Kim et al., (2014) found that in a neuropathic pain model, extensive TRPV1 hyperactivity was observed in central terminals innervating all dorsal horn laminae. They also showed that the central terminal TRPV1 sensitization was maintained by descending serotonergic (5-HT) input from the brainstem and that central blockade of TRPV1 or 5-HT/5-HT3A receptors attenuated central terminal sensitization, excitatory primary afferent inputs, and mechanical hyperalgesia.
A candidate molecular link between 5-HT3AR and its downstream effector TRPV1 is PKC since it can be activated by 5-HT3AR and phosphorylation of TRPV1 by PKC leads to potentiation of TRPV1 activity (Vay et al., 2012).
Is descending facilatation mediated through activation of 5HT3 receptors?
In vivo electrophysiological methods, have demonstrated a pro-nociceptive function for spinal 5-HT3 receptors on spinal neuronal activity since topical spinal application of the selective antagonist ondansetron significantly reduced spinal neuronal activity in normal and pathaphysiological conditions (Suzuki et al., 2004)
How do genetic studies show that 5HT3R is essential for descending facilitation?
Substantiating the role of 5-HT3Rs in pain maintenance further, KO mice lacking the A subunit of the 5-HT3R, which is required for functionality of the receptor, have been shown to display normal acute pain-like responses, but attenuated ongoing hypersensitivity produced by formalin-induced inflammation (Zeitz et al., 2002).
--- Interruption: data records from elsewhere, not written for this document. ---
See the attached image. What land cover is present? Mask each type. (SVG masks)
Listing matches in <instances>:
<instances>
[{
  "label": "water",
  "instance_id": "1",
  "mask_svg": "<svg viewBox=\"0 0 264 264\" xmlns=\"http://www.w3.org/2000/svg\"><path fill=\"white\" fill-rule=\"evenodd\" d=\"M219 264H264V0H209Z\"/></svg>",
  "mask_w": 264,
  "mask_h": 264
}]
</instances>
Taken together, these results show that 5-HT facilitates persistent pain-like states via activation of 5-HT3Rs most likely due to an increased descending serotonergic drive from higher centres in the brain and in particular, the rostral ventromedial medulla (RVM)
Do other decending inhibitory pathways exist outside of the RVM?
NA pathway (has a powerful analgesic effect on dorsal horn through activation of alpa2R) and the Diffuse noxious inhibitory control (DNIC)
DNIC requires the dorsal reticularis nucleus (DRt) and interacts with WDR in the dorsal horn.